* [Problems to work on]:
1) In the Context Parallelism issue, why does the pipeline crash during the first inference step? Answer in one to three sentences.
2) Continue the Context Parallelism issue from the point where it stops.
──────── Extracted text ────────
AssertionError in Context Parallelism during WanImageToVideoPipeline inference: Tensor size along sharding dimension not divisible by mesh size #12536

New issue

Open

@leeguandong

Description

@leeguandong

leeguandong

opened

on Oct 23, 2025

Hi! @a-r-r-o-w ,I would like to ask you about my error on using Context Parallelism for inference.

Issue Description

Environment

Diffusers: 0.36.0.dev0

Problem Description

I'm trying to run image-to-video generation using WanImageToVideoPipeline with model quantization (qfloat8_e4m3fn via Quanto), frozen weights, and Context Parallelism enabled with ulysses_degree=8. The pipeline initializes successfully, but during the first inference step (at 0/20 steps), it raises an AssertionError in the Context Parallel hook:

AssertionError: Tensor size along dimension to be sharded must be divisible by mesh size

This occurs in diffusers/hooks/context_parallel.py during the sharding of hidden_states in the transformer block's forward pass.

Expected Behavior: The pipeline should generate the video frames without crashing, distributing computation across GPUs via Context Parallelism.

Actual Behavior: Crashes immediately at the start of denoising loop.
──────── Data for review ────────
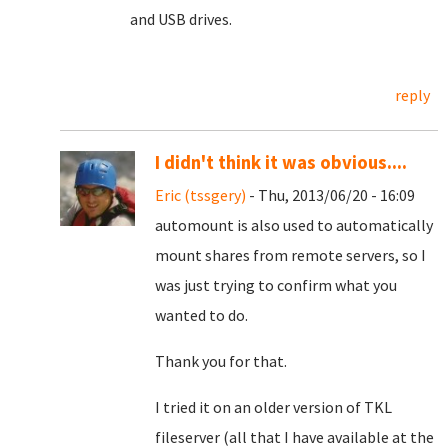
and USB drives.
reply
I didn't think it was obvious....
Eric (tssgery)
- Thu, 2013/06/20 - 16:09
automount is also used to automatically
mount shares from remote servers, so I
was just trying to confirm what you
wanted to do.
Thank you for that.
I tried it on an older version of TKL
fileserver (all that I have available at the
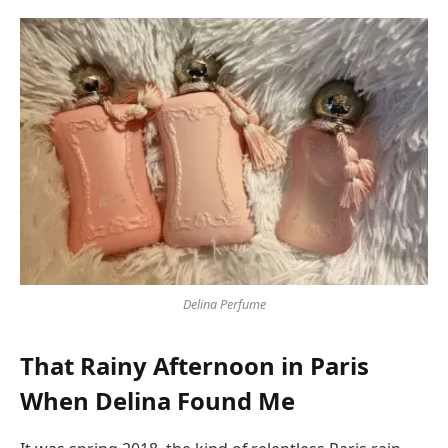
Delina Perfume
That Rainy Afternoon in Paris
When Delina Found Me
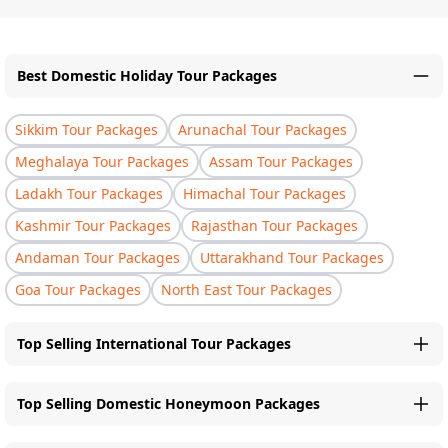
Best Domestic Holiday Tour Packages
Sikkim Tour Packages
Arunachal Tour Packages
Meghalaya Tour Packages
Assam Tour Packages
Ladakh Tour Packages
Himachal Tour Packages
Kashmir Tour Packages
Rajasthan Tour Packages
Andaman Tour Packages
Uttarakhand Tour Packages
Goa Tour Packages
North East Tour Packages
Top Selling International Tour Packages
Top Selling Domestic Honeymoon Packages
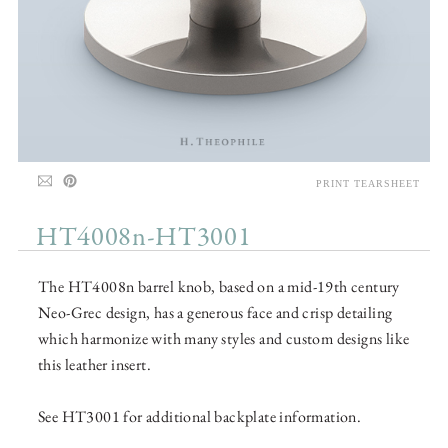
PRINT TEARSHEET
HT4008n-HT3001
The HT4008n barrel knob, based on a mid-19th century
Neo-Grec design, has a generous face and crisp detailing
which harmonize with many styles and custom designs like
this leather insert.
See HT3001 for additional backplate information.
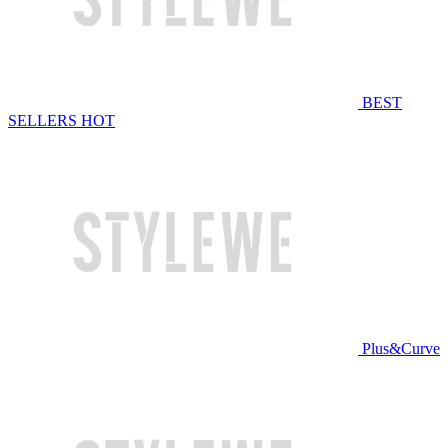
BEST
SELLERS
HOT
Plus&Curve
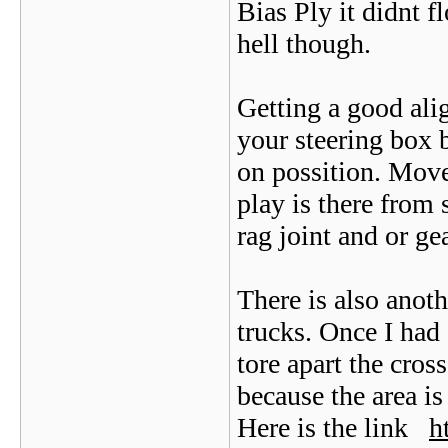
Bias Ply it didnt 
hell though.
Getting a good ali
your steering box b
on possition. Move
play is there from 
rag joint and or ge
There is also anoth
trucks. Once I had 
tore apart the cro
because the area is
Here is the link
h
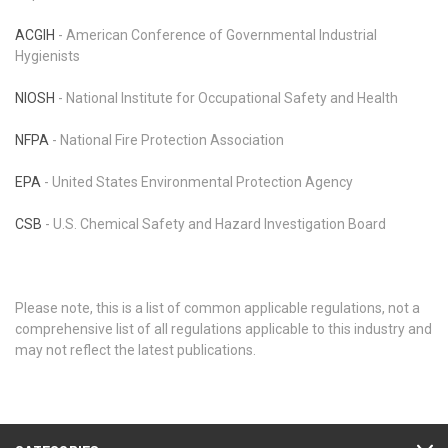
ACGIH
- American Conference of Governmental Industrial
Hygienists
NIOSH
- National Institute for Occupational Safety and Health
NFPA
- National Fire Protection Association
EPA
- United States Environmental Protection Agency
CSB
- U.S. Chemical Safety and Hazard Investigation Board
Please note, this is a list of common applicable regulations, not a
comprehensive list of all regulations applicable to this industry and
may not reflect the latest publications.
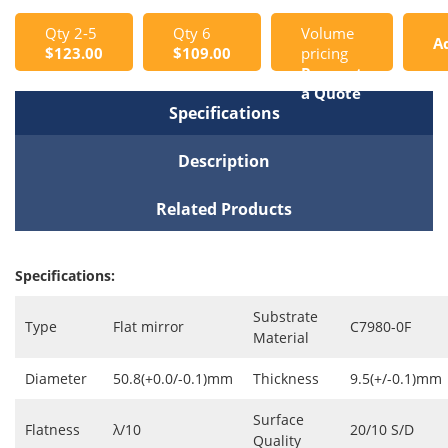
Qty 2-5
Qty 6
Volume
A
$123.00
$109.00
pricing
Request
t
a Quote
Specifications
C
Description
Related Products
Specifications:
Substrate
Type
Flat mirror
C7980-0F
Material
Diameter
50.8(+0.0/-0.1)mm
Thickness
9.5(+/-0.1)mm
Surface
Flatness
λ/10
20/10 S/D
Quality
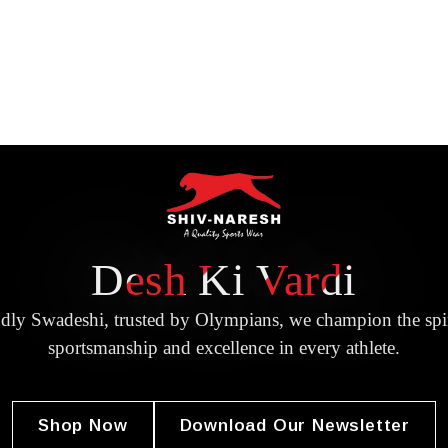
Desh Ki Vardi
dly Swadeshi, trusted by Olympians, we champion the spir
sportsmanship and excellence in every athlete.
Shop Now
Download Our Newsletter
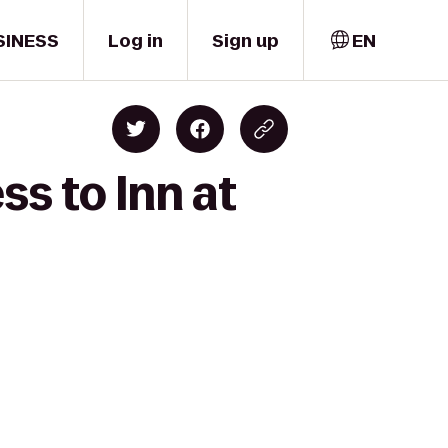
SINESS
Log in
Sign up
EN
ss to Inn at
────────
* [Answers per task]:
1) The Context Parallel hook raises an AssertionError while sharding hidden_states in the transformer block's forward pass, because the tensor's size along the dimension to be sharded is not divisible by the mesh size. This happens in diffusers/hooks/context_parallel.py at 0/20 steps, right at the start of the denoising loop.

2)
Minimal Reproducible Code

Here's the full script that's failing (run with torchrun --nproc_per_node=8 test.py or similar for 8 GPUs):

import torch
import os
from PIL import Image
from diffusers import (
 AutoencoderKLWan, WanPipeline, WanTransformer3DModel, ContextParallelConfig,
 WanImageToVideoPipeline
)
from diffusers.utils import export_to_video
from diffusers.schedulers.scheduling_unipc_multistep import UniPCMultistepScheduler
from optimum.quanto import freeze, qfloat8_e4m3fn, quantize
from transformers import AutoTokenizer, UMT5EncoderModel, CLIPVisionModel
torch.distributed.init_process_group("nccl")
rank = torch.distributed.get_rank()
device = torch.device("cuda", rank % torch.cuda.device_count())
torch.cuda.set_device(device)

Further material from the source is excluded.